I thought about it for days. Was this most beloved film seriously flawed and I had just been blind to it?  Midrash to the rescue! Donna felt that the set-up of Eve entering so completely into the lives of these theater folk was too slap-dash.  Once the story got going, she was able to forget the problems she had with the set-up, and enjoyed the rest of the movie.  Was there something midrashically  implicit in the story that could be developed into something that could mollify my friend and let us all get on with the task of reveling in what was obviously wonderful about the movie? As a matter of fact, yes:

1- Karen’s first flashback starts with her getting out of a taxi and looking for an unnamed person who will turn out to be Eve.  Eve emerges from the shadows, and the story begins.

2- When Karen describes Eve to Margo in the dressing room, Margo remembers her as  ‘The mousy one with the trench coat and the funny hat’

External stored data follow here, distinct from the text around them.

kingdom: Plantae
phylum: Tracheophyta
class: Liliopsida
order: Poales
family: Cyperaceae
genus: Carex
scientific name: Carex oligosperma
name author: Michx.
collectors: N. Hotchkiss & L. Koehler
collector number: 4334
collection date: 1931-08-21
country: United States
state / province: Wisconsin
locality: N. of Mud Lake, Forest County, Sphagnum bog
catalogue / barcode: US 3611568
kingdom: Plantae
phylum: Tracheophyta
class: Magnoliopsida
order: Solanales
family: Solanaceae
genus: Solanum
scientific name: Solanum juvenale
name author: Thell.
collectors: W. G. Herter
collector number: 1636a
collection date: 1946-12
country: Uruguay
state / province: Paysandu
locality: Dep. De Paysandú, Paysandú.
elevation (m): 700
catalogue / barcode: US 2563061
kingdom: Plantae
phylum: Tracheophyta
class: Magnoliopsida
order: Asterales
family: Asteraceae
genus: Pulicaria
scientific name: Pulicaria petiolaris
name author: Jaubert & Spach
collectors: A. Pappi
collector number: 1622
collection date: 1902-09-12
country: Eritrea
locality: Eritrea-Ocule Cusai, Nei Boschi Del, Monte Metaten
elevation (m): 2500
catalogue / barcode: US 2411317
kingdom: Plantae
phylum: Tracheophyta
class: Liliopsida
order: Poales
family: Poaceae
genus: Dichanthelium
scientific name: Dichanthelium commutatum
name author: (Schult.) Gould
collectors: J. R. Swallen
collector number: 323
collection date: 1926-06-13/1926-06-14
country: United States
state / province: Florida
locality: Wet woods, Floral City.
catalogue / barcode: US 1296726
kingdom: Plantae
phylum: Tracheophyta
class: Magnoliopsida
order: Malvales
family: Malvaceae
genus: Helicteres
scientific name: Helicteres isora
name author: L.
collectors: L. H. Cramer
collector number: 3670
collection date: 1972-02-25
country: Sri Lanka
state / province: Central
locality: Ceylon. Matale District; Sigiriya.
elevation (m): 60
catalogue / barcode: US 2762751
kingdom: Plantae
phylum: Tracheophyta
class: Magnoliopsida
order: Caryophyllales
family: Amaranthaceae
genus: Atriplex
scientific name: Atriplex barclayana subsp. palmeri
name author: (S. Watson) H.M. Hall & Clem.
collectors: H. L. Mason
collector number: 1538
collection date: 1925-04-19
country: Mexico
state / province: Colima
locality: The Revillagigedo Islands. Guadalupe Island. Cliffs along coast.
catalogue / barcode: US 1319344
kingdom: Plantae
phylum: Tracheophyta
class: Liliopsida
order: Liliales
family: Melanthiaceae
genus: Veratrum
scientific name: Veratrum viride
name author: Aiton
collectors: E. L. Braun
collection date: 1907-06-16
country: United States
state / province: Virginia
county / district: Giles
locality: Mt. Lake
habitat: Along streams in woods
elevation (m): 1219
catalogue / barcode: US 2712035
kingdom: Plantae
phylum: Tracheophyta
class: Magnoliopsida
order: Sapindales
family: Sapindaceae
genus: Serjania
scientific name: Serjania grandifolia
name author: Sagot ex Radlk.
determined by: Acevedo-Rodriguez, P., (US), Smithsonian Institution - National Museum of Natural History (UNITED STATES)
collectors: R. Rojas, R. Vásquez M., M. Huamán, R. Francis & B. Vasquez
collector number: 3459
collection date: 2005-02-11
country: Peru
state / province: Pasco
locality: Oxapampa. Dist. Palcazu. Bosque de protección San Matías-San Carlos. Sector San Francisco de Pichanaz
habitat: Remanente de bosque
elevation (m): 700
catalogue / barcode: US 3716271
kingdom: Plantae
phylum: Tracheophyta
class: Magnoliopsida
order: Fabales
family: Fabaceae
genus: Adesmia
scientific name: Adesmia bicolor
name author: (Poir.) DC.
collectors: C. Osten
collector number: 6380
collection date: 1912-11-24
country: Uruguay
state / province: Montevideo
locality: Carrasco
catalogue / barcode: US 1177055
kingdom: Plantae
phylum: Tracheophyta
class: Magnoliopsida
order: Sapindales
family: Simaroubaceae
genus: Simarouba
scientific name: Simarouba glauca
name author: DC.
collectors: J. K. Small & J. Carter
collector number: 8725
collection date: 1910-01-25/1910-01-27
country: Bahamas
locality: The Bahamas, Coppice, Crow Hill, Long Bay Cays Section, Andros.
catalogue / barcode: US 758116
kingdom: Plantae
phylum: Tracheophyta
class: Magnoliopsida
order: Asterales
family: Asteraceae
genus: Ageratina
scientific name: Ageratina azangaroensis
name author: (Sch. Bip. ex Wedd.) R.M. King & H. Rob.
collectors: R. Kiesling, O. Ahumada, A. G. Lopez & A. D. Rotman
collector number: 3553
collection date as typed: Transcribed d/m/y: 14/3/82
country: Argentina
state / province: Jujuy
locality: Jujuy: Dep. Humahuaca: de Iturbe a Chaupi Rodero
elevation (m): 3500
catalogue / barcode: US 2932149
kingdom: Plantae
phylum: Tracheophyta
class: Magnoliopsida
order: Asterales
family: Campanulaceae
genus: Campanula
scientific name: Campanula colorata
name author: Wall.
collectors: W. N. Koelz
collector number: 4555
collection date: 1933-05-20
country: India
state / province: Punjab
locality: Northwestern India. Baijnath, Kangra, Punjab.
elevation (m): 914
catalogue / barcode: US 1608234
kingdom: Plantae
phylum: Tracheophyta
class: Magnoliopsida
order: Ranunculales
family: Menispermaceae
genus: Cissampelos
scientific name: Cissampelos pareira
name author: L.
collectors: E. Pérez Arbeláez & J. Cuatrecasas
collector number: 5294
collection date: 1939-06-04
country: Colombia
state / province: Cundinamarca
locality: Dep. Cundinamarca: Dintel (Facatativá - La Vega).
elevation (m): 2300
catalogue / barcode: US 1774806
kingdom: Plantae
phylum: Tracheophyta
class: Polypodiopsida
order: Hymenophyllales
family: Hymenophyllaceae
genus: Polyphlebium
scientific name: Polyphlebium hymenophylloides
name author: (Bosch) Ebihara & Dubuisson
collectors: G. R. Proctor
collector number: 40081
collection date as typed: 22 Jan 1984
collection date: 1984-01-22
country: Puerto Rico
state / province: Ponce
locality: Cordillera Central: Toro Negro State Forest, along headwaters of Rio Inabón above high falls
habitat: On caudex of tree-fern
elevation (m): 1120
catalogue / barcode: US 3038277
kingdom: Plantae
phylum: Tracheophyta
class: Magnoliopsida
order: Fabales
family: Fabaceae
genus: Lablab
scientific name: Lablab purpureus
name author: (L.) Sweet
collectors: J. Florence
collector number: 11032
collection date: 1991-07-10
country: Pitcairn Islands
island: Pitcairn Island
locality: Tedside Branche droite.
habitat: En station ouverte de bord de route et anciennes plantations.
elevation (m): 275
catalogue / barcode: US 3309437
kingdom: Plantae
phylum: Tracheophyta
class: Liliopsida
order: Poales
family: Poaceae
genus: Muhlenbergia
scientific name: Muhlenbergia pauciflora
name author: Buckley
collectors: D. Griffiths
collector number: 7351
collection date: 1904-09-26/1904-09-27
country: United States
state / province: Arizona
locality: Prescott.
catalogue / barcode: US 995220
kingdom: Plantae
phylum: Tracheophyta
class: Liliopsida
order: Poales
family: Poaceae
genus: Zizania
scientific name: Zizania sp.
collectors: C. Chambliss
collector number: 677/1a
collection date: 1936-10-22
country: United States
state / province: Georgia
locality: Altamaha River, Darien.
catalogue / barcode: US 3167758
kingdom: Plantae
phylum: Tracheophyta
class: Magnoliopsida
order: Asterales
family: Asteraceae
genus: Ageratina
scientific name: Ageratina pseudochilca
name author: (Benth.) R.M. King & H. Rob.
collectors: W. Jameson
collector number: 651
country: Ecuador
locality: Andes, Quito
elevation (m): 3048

These two points indicate to us who have viewed the film countless times, that even before the movie’s story begins, Eve has been hard at work zeroing in on her prey.  Both Karen and Margo are aware of her peripherally and are predisposed to sympathize with her. Her pathetic image night after night at the theater, cultivated with just the right costume and hushed, modest voice had worked well enough that once she gets into the dressing room, she moves in for the kill.  The group is putty in her hands.  It’s all there in a few hints in the screenplay.

Will this midrash on All About Eve mollify Donna’s displeasure at a perceived plot gap?  Maybe, maybe not.  But it sure takes care of it for me an allows me to put it to rest.